The JPMorgan memos Justice declined to pursue are almost certain to show that years earlier the bank had grounds to suspect Madoff was running a fraud. A separate inquiry by the U.S. Attorney in Manhattan is looking into JPMorgan, which may include what the 90 bank employees knew and when they knew it.

At least one senior JPMorgan executive long suspected he was operating a criminal scheme. Over lunch in June 2007, this executive said "there is a well-known cloud over the head of Madoff and that his returns are speculated to be part of a Ponzi scheme," according to an email sent from that lunch by the bank's top risk manager and filed in a bankruptcy court case.

Despite this, JPMorgan continued doing business with Madoff almost until the moment of his arrest in December 2008. The Comptroller of the Currency bank examiners asked JPMorgan for its memos about Madoff soon after his arrest.

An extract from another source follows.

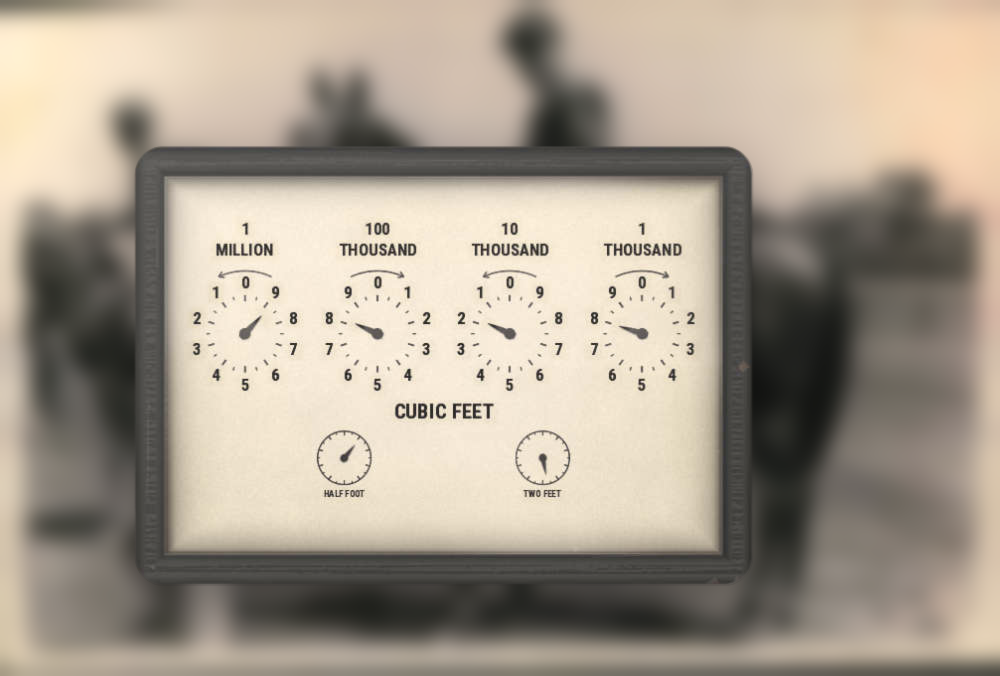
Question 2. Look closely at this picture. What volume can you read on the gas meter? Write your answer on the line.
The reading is 881800 ft³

They wanted memos from interviews with 90 bank employees who deal with Madoff.

The Justice Department's failure to pursue the obstruction issue is particularly curious in light of the law governing attorney-client privilege in bank examinations. Federal law specifies that when a bank turns over confidential documents to bank examiners, those papers remain protected by attorney-client privilege for all other purposes.

Justice said the law applies to the bank examiners, not to the IG inquiry into JPMorgan's obstruction of the bank examiners. A Justice Department spokesman declined to say why Justice would not seek a court order enforcing the subpoena.

The memos Justice is helping JPMorgan conceal might also shed light on how the Securities and Exchange Commission failed to uncover the decades-long scam, despite audits and warnings from Harry Markopolos, the Boston fraud investigator who tried in vain to get an official investigation.

Eric Swanson, a lawyer who oversaw one of the SEC audits, married a Madoff niece in a 2007 wedding that Madoff attended. The SEC inspector general earlier said it looked into this, but found nothing amiss.

Two months before his arrest, Madoff confidently told three representatives of a hedge fund who inquired about his investment strategies that he should not have to put up with their due diligence questions. He told them, Henriques wrote, that when JPMorgan had asked him to meet with its London due diligence staff, he refused.

Two weeks later, JPMorgan moved to withdraw a quarter-billion dollars of its money from Madoff funds.

The same day, one of Madoff's associates pitched New York University's endowment, recommending that it put millions of dollars with Madoff. But the school's endowment managers balked when told that Madoff did not use a third party, a trustee, to hold his investments, as is the normal practice for mutual funds and other investment houses, but instead kept custody of the funds in his own shop.

Not until Oct. 28, almost four weeks after Madoff said he had rebuffed due diligence questions from JPMorgan's London office, did a bank executive there finally advise British authorities that Madoff's consistent and large investment returns year after year "appear to be too good to be true."